所以杨无端仅是一闪念,便将这不靠谱的念头压了下去,继续冷眼旁观武将们穷咬丁新语。这种时候她和丁新语都有默契,这种得罪人的事,非必要不用她出头,虽然文官并不怕得罪武将,但武将背后指不定就连着勋贵,那又是另一帮超然于党争之外、需要争取的势力。不比丁新语在众人心目中已经根深蒂固的恃才傲物形象,她塑造的“杨五魁”却是温和谦逊、八面玲珑的伪君子。

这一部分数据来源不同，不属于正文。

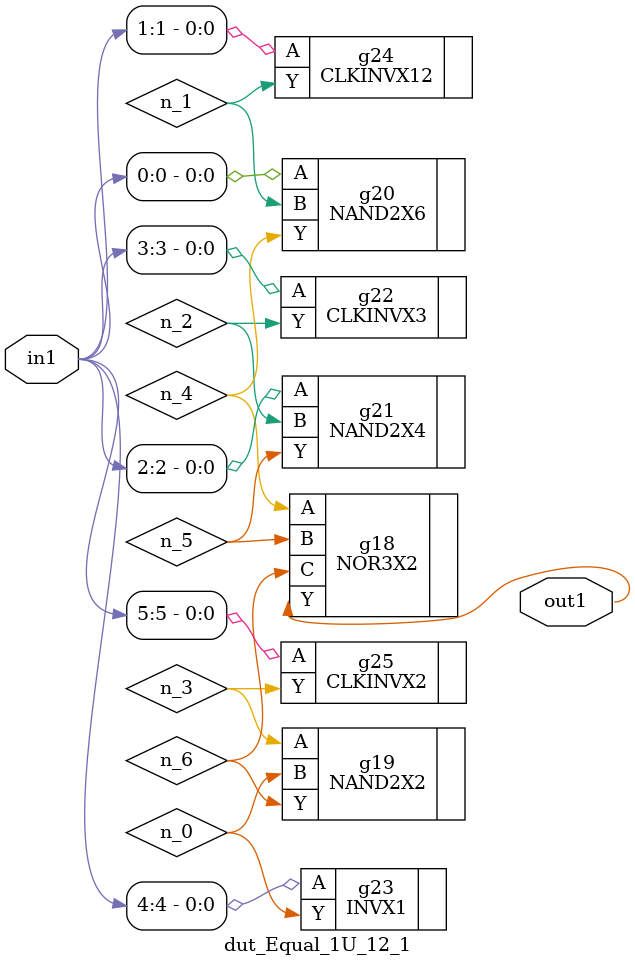
<source format=v>
`timescale 1ps / 1ps


module dut_Equal_1U_12_1(in1, out1);
  input [5:0] in1;
  output out1;
  wire [5:0] in1;
  wire out1;
  wire n_0, n_1, n_2, n_3, n_4, n_5, n_6;
  NOR3X2 g18(.A (n_4), .B (n_5), .C (n_6), .Y (out1));
  NAND2X2 g19(.A (n_3), .B (n_0), .Y (n_6));
  NAND2X4 g21(.A (in1[2]), .B (n_2), .Y (n_5));
  NAND2X6 g20(.A (in1[0]), .B (n_1), .Y (n_4));
  CLKINVX2 g25(.A (in1[5]), .Y (n_3));
  CLKINVX3 g22(.A (in1[3]), .Y (n_2));
  CLKINVX12 g24(.A (in1[1]), .Y (n_1));
  INVX1 g23(.A (in1[4]), .Y (n_0));
endmodule



</source>
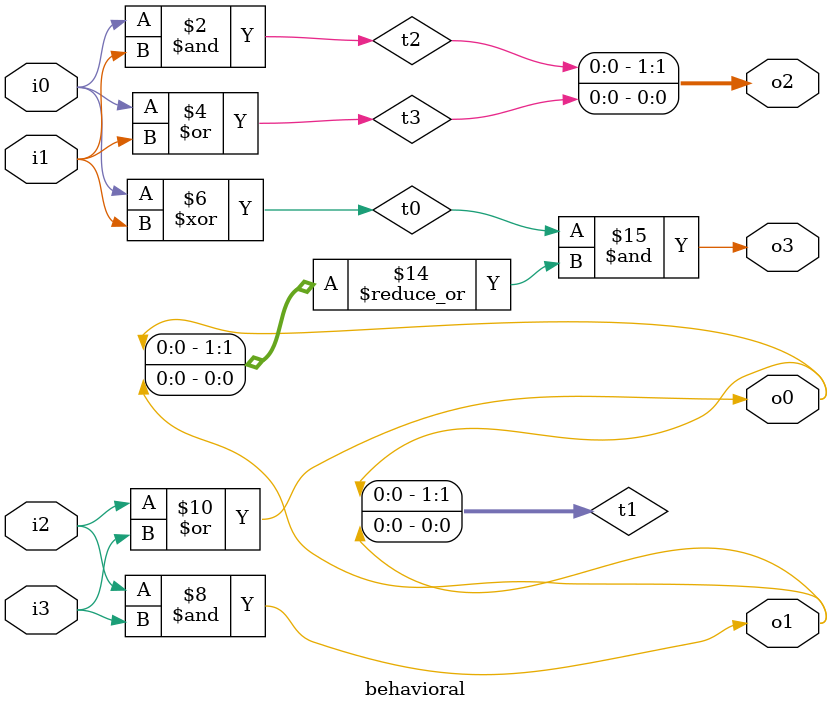
<source format=v>
module behavioral (i0, i1, i2, i3, o0, o1, o2, o3);

	input i0, i1, i2, i3;
	output reg o0, o1;
	output reg [1:0] o2;
	output reg o3;

	reg t0;
	reg [1:0] t1;

	// implicit assignment without delay
	
    reg t2;
    
    always @ (i0 & i1) begin
        t2 <= i0 & i1;
    end


    

	// implicit assignment with delay
	
    reg t3;
    
    always @ (i0 | i1) begin
        t3 <= #5 i0 | i1;
    end


    

	// explicit assignmnet to reg without delay
	
    always @ (i0 ^ i1) begin
        t0 <= i0 ^ i1;
    end



	// explicit assignmnet to reg with delay
	
    always @ (i2 & i3) begin
        t1[0] <= #4 i2 & i3;
    end


	
    always @ (i2 | i3) begin
        t1[1] <= #4 i2 | i3;
    end



	// explicit assignment with complex lhs
	
    always @ (t1) begin
        {o0,o1} <= t1;
    end



	// explicit assignment with complex rhs
	
    always @ ({t2,t3}) begin
        o2 <= {t2,t3};
    end



	
    always @ (t0 & (|t1)) begin
        o3 <= t0 & (|t1);
    end



endmodule

</source>
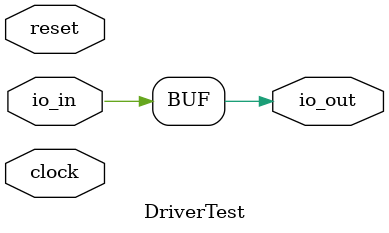
<source format=v>
module DriverTest( // @[:@3.2]
  input   clock, // @[:@4.4]
  input   reset, // @[:@5.4]
  input   io_in, // @[:@6.4]
  output  io_out // @[:@6.4]
);
  assign io_out = io_in;
endmodule

</source>
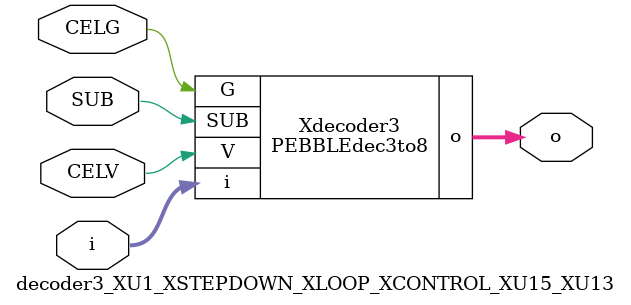
<source format=v>



module PEBBLEdec3to8 ( o, G, V, i, SUB );

  input V;
  input  [2:0] i;
  input G;
  output  [7:0] o;
  input SUB;
endmodule

//Celera Confidential Do Not Copy decoder3_XU1_XSTEPDOWN_XLOOP_XCONTROL_XU15_XU13
//Celera Confidential Symbol Generator
//DECODER
module decoder3_XU1_XSTEPDOWN_XLOOP_XCONTROL_XU15_XU13 (CELV,i,o,
CELG,SUB);
input CELV;
input [2:0] i;
output [7:0] o;
input CELG;
input SUB;

//Celera Confidential Do Not Copy Pin i
wire[2:0] i;

//Celera Confidential Do Not Copy Pin o
wire[7:0] o;

//Celera Confidential Do Not Copy PEBBLEdec3to8
PEBBLEdec3to8 Xdecoder3(
.V (CELV),
.i (i[2:0]),
.o (o[7:0]),
.SUB (SUB),
.G (CELG)
);
//,diesize,PEBBLEdec3to8

//Celera Confidential Do Not Copy Module End
//Celera Schematic Generator
endmodule

</source>
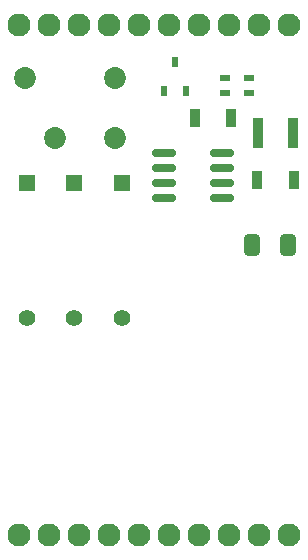
<source format=gbr>
%TF.GenerationSoftware,KiCad,Pcbnew,8.0.8*%
%TF.CreationDate,2025-04-18T10:54:44-04:00*%
%TF.ProjectId,RTDS Control Module V4.0,52544453-2043-46f6-9e74-726f6c204d6f,rev?*%
%TF.SameCoordinates,Original*%
%TF.FileFunction,Soldermask,Top*%
%TF.FilePolarity,Negative*%
%FSLAX46Y46*%
G04 Gerber Fmt 4.6, Leading zero omitted, Abs format (unit mm)*
G04 Created by KiCad (PCBNEW 8.0.8) date 2025-04-18 10:54:44*
%MOMM*%
%LPD*%
G01*
G04 APERTURE LIST*
G04 Aperture macros list*
%AMRoundRect*
0 Rectangle with rounded corners*
0 $1 Rounding radius*
0 $2 $3 $4 $5 $6 $7 $8 $9 X,Y pos of 4 corners*
0 Add a 4 corners polygon primitive as box body*
4,1,4,$2,$3,$4,$5,$6,$7,$8,$9,$2,$3,0*
0 Add four circle primitives for the rounded corners*
1,1,$1+$1,$2,$3*
1,1,$1+$1,$4,$5*
1,1,$1+$1,$6,$7*
1,1,$1+$1,$8,$9*
0 Add four rect primitives between the rounded corners*
20,1,$1+$1,$2,$3,$4,$5,0*
20,1,$1+$1,$4,$5,$6,$7,0*
20,1,$1+$1,$6,$7,$8,$9,0*
20,1,$1+$1,$8,$9,$2,$3,0*%
G04 Aperture macros list end*
%ADD10R,0.889000X0.609600*%
%ADD11RoundRect,0.250000X-0.412500X-0.650000X0.412500X-0.650000X0.412500X0.650000X-0.412500X0.650000X0*%
%ADD12R,0.558800X0.863600*%
%ADD13R,0.863600X1.600200*%
%ADD14R,1.397000X1.397000*%
%ADD15C,1.397000*%
%ADD16C,1.854000*%
%ADD17C,1.954000*%
%ADD18R,0.955600X2.500000*%
%ADD19RoundRect,0.150000X-0.825000X-0.150000X0.825000X-0.150000X0.825000X0.150000X-0.825000X0.150000X0*%
%ADD20R,0.855600X1.600000*%
G04 APERTURE END LIST*
D10*
%TO.C,R4*%
X68250000Y-31147700D03*
X68250000Y-29852300D03*
%TD*%
D11*
%TO.C,C3*%
X70500000Y-44000000D03*
X73625000Y-44000000D03*
%TD*%
D12*
%TO.C,U2*%
X63047500Y-30943800D03*
X64952500Y-30943800D03*
X64000000Y-28556200D03*
%TD*%
D13*
%TO.C,D1*%
X68774000Y-33250000D03*
X65726000Y-33250000D03*
%TD*%
D14*
%TO.C,R2*%
X55500000Y-38750000D03*
D15*
X55500000Y-50180000D03*
%TD*%
D16*
%TO.C,K1*%
X53890000Y-34980000D03*
X58970000Y-34980000D03*
X58970000Y-29900000D03*
X51350000Y-29900000D03*
%TD*%
D17*
%TO.C,J2*%
X50800000Y-68580000D03*
X53340000Y-68580000D03*
X55880000Y-68580000D03*
X58420000Y-68580000D03*
X60960000Y-68580000D03*
X63500000Y-68580000D03*
X66040000Y-68580000D03*
X68580000Y-68580000D03*
X71120000Y-68580000D03*
X73660000Y-68580000D03*
%TD*%
D18*
%TO.C,C1*%
X71022199Y-34500000D03*
X73977801Y-34500000D03*
%TD*%
D14*
%TO.C,R1*%
X51500000Y-38785000D03*
D15*
X51500000Y-50215000D03*
%TD*%
D19*
%TO.C,U1*%
X63050000Y-36230000D03*
X63050000Y-37500000D03*
X63050000Y-38770000D03*
X63050000Y-40040000D03*
X68000000Y-40040000D03*
X68000000Y-38770000D03*
X68000000Y-37500000D03*
X68000000Y-36230000D03*
%TD*%
D20*
%TO.C,C2*%
X71000000Y-38500000D03*
X74055602Y-38500000D03*
%TD*%
D10*
%TO.C,R3*%
X70250000Y-31147700D03*
X70250000Y-29852300D03*
%TD*%
D14*
%TO.C,R3*%
X59500000Y-38785000D03*
D15*
X59500000Y-50215000D03*
%TD*%
D17*
%TO.C,J1*%
X50800000Y-25400000D03*
X53340000Y-25400000D03*
X55880000Y-25400000D03*
X58420000Y-25400000D03*
X60960000Y-25400000D03*
X63500000Y-25400000D03*
X66040000Y-25400000D03*
X68580000Y-25400000D03*
X71120000Y-25400000D03*
X73660000Y-25400000D03*
%TD*%
M02*

</source>
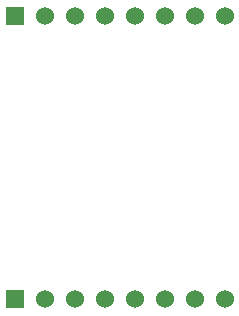
<source format=gbs>
G04 (created by PCBNEW-RS274X (2011-aug-04)-testing) date Mon 11 Feb 2013 10:39:23 AM PST*
G01*
G70*
G90*
%MOIN*%
G04 Gerber Fmt 3.4, Leading zero omitted, Abs format*
%FSLAX34Y34*%
G04 APERTURE LIST*
%ADD10C,0.006000*%
%ADD11C,0.060000*%
%ADD12R,0.060000X0.060000*%
G04 APERTURE END LIST*
G54D10*
G54D11*
X25799Y-21575D03*
X24799Y-21575D03*
X23799Y-21575D03*
G54D12*
X22799Y-21575D03*
G54D11*
X26799Y-21575D03*
X27799Y-21575D03*
X28799Y-21575D03*
X29799Y-21575D03*
X25799Y-31024D03*
X24799Y-31024D03*
X23799Y-31024D03*
G54D12*
X22799Y-31024D03*
G54D11*
X26799Y-31024D03*
X27799Y-31024D03*
X28799Y-31024D03*
X29799Y-31024D03*
M02*

</source>
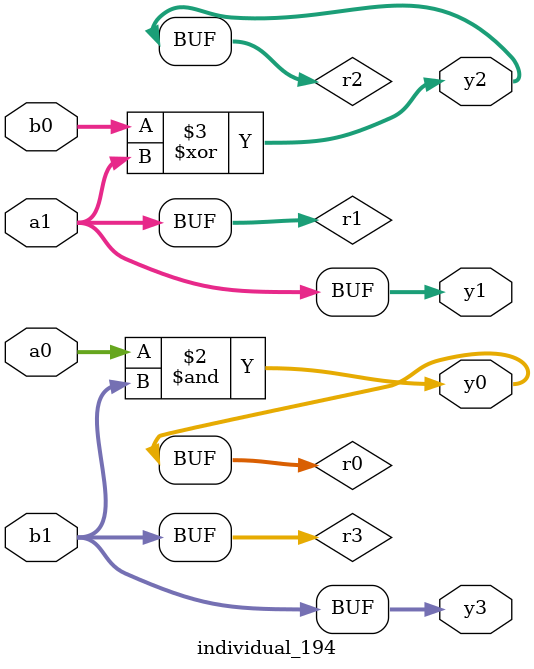
<source format=sv>
module individual_194(input logic [15:0] a1, input logic [15:0] a0, input logic [15:0] b1, input logic [15:0] b0, output logic [15:0] y3, output logic [15:0] y2, output logic [15:0] y1, output logic [15:0] y0);
logic [15:0] r0, r1, r2, r3; 
 always@(*) begin 
	 r0 = a0; r1 = a1; r2 = b0; r3 = b1; 
 	 r0  &=  b1 ;
 	 r2  ^=  r1 ;
 	 y3 = r3; y2 = r2; y1 = r1; y0 = r0; 
end
endmodule
</source>
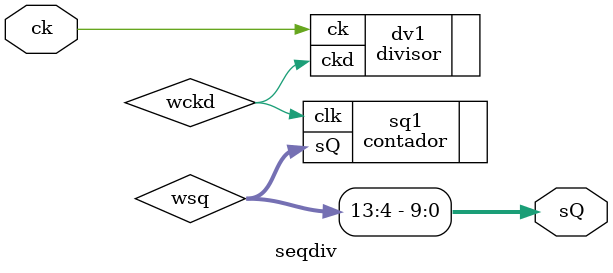
<source format=v>
module seqdiv (ck, sQ);

	input 			ck;
	output [9:0] 	sQ;
	
	wire 			wckd;
	wire [16:0] wsq;
	
	divisor dv1(.ck(ck), .ckd(wckd));
	contador sq1 (.clk(wckd), .sQ(wsq));
	
	assign 	sQ = wsq[13:4];
	
endmodule

</source>
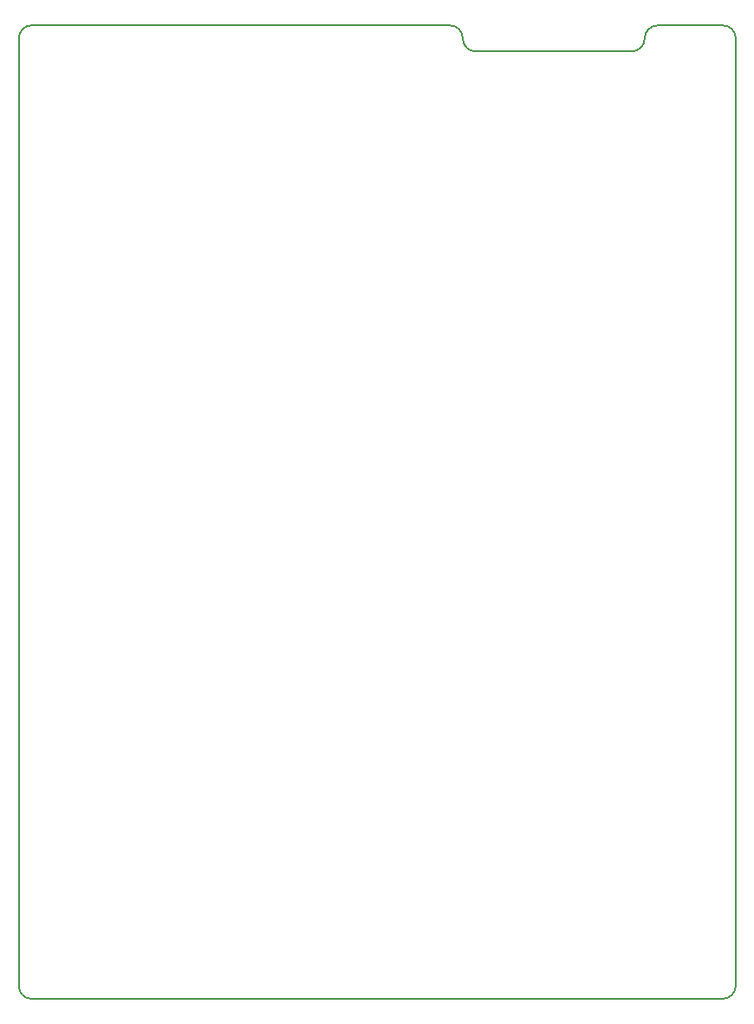
<source format=gbr>
G04 #@! TF.GenerationSoftware,KiCad,Pcbnew,(5.0.2)-1*
G04 #@! TF.CreationDate,2019-09-26T18:13:48+02:00*
G04 #@! TF.ProjectId,AskSinAnalyzer,41736b53-696e-4416-9e61-6c797a65722e,V2.0.1*
G04 #@! TF.SameCoordinates,Original*
G04 #@! TF.FileFunction,Profile,NP*
%FSLAX46Y46*%
G04 Gerber Fmt 4.6, Leading zero omitted, Abs format (unit mm)*
G04 Created by KiCad (PCBNEW (5.0.2)-1) date 26.09.2019 18:13:48*
%MOMM*%
%LPD*%
G01*
G04 APERTURE LIST*
%ADD10C,0.150000*%
G04 APERTURE END LIST*
D10*
X172720000Y-50800000D02*
X179070000Y-50800000D01*
X171450000Y-52070000D02*
G75*
G02X172720000Y-50800000I1270000J0D01*
G01*
X152400000Y-50800000D02*
G75*
G02X153670000Y-52070000I0J-1270000D01*
G01*
X154940000Y-53340000D02*
G75*
G02X153670000Y-52070000I0J1270000D01*
G01*
X171450000Y-52070000D02*
G75*
G02X170180000Y-53340000I-1270000J0D01*
G01*
X154940000Y-53340000D02*
X170180000Y-53340000D01*
X180340000Y-144589500D02*
G75*
G02X179070000Y-145859500I-1270000J0D01*
G01*
X111506051Y-145858486D02*
G75*
G02X110299500Y-144627600I63449J1268986D01*
G01*
X110299500Y-52070000D02*
G75*
G02X111569500Y-50800000I1270000J0D01*
G01*
X179070000Y-50800000D02*
G75*
G02X180340000Y-52070000I0J-1270000D01*
G01*
X152400000Y-50800000D02*
X111569500Y-50800000D01*
X180340000Y-144589500D02*
X180340000Y-52070000D01*
X111506000Y-145859500D02*
X179057300Y-145859500D01*
X110299500Y-52070000D02*
X110299500Y-144640300D01*
M02*

</source>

这一通闹哄哄的扯了小半个时辰,丁新语八风不动,武将们说什么全当了耳旁风,待他们恼怒之下耍点小动作,以宁郁为首的三尊大神立即护在前头,轻描淡写地见招拆招。杨无端这时也认出来了,那名穿着石州府衙役制服的并不是真的衙役,而是当年皇帝派了护送丁新语下江南的锦衣卫,上回刑部发文提她上京,杨无端自己还有幸被他亲手逮捕过……这样看来,他们师生果然半斤半两,丁新语也没少挖狄更斯墙脚。
这场热闹从天光大亮看到红日西斜,堂下几名不知是原告被告还是证人的小民早被石州府属官偷摸带下去收监,那出头惯了的经历又被支使着去拦,宁郁抬脚迈步,也没看他怎么加速,一步之间已经追到那经历的背后,伸出左手按在他肩上。
他这一掌看似轻飘飘地拍下去,那经历却“哎呀”一声痛呼,顿觉重逾千斤,仿佛太行王屋二山罩顶压下,再坚强的血肉之躯都成了齑粉。他一时间甚至感觉不到疼痛,只是屏住呼吸重重地栽倒下来!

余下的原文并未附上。